→ **What the task asks**
Pictures found in the material must be left out, and every line returned as written.
Top of Records for processing
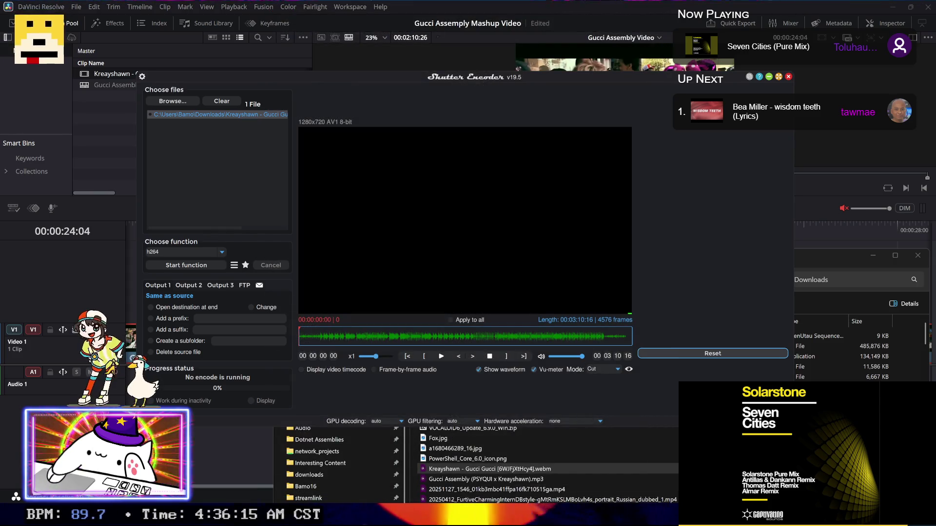
click(899, 7)
click(900, 7)
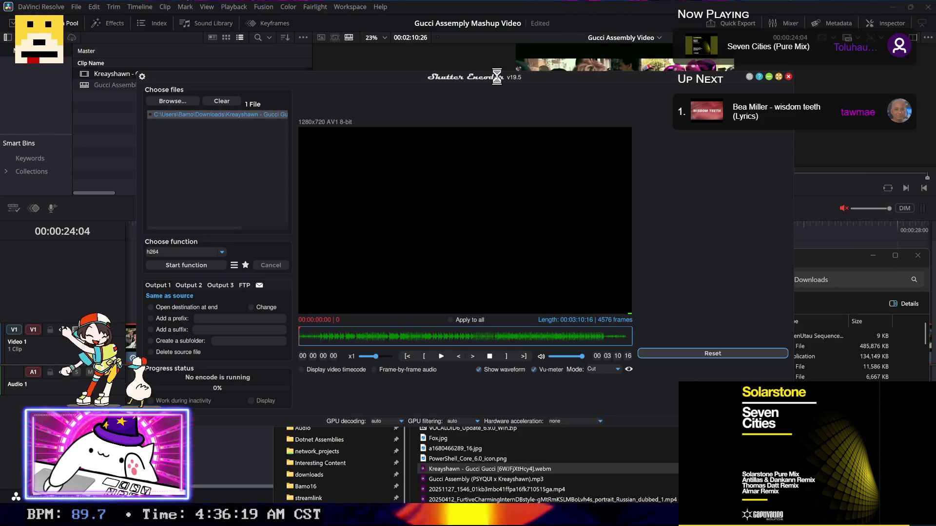
drag(497, 78, 510, 73)
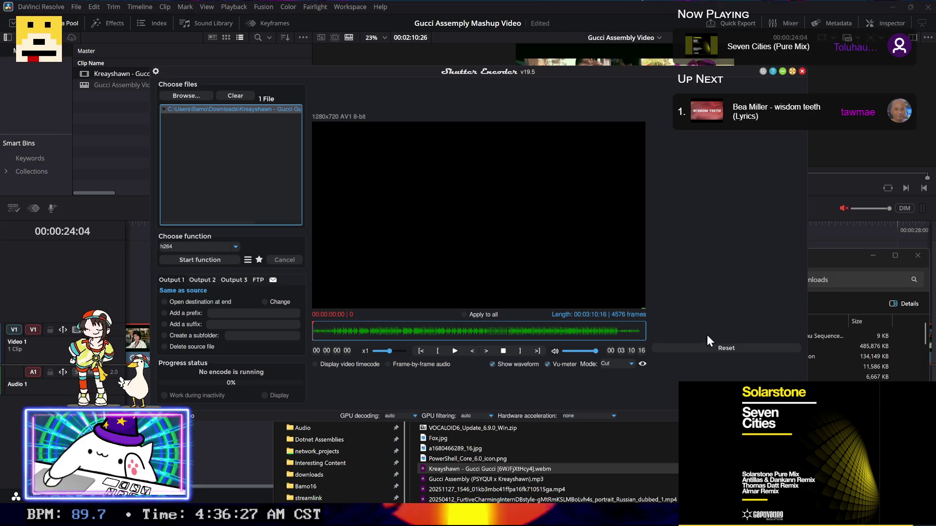
Step: Close Shutter Encoder and relaunch it through a Start search for 'shutter'
click(801, 72)
key(super)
Bottom of Records for processing
→ **Result of the task**
click(899, 7)
click(900, 7)
drag(497, 78, 510, 73)
Step: Close Shutter Encoder and relaunch it through a Start search for 'shutter'
click(801, 72)
key(super)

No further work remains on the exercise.